DATA section start

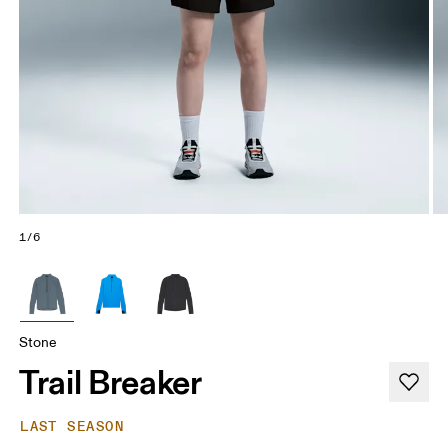
1/6
Stone
Trail Breaker
LAST SEASON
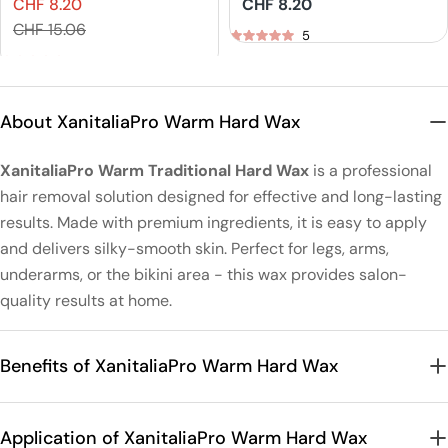
CHF 8.20
Regular
CHF 8.20
IGORA VIBRANCE
Naturals Demi-
Sales
Regular
price
CHF 15.06
Tone On Tone
Permanent Hair
5
price
price
Coloration
Color
5
About XanitaliaPro Warm Hard Wax
XanitaliaPro Warm Traditional Hard Wax
is a professional
hair removal solution designed for effective and long-lasting
results. Made with premium ingredients, it is easy to apply
and delivers silky-smooth skin. Perfect for legs, arms,
underarms, or the bikini area - this wax provides salon-
quality results at home.
Benefits of XanitaliaPro Warm Hard Wax
Application of XanitaliaPro Warm Hard Wax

DATA section end

> [AIM OF THE TASK] An exact copy is needed of the lines from the one containing "hair removal solution" through the end of the records.

> [TASK RESULT]
hair removal solution designed for effective and long-lasting
results. Made with premium ingredients, it is easy to apply
and delivers silky-smooth skin. Perfect for legs, arms,
underarms, or the bikini area - this wax provides salon-
quality results at home.
Benefits of XanitaliaPro Warm Hard Wax
Application of XanitaliaPro Warm Hard Wax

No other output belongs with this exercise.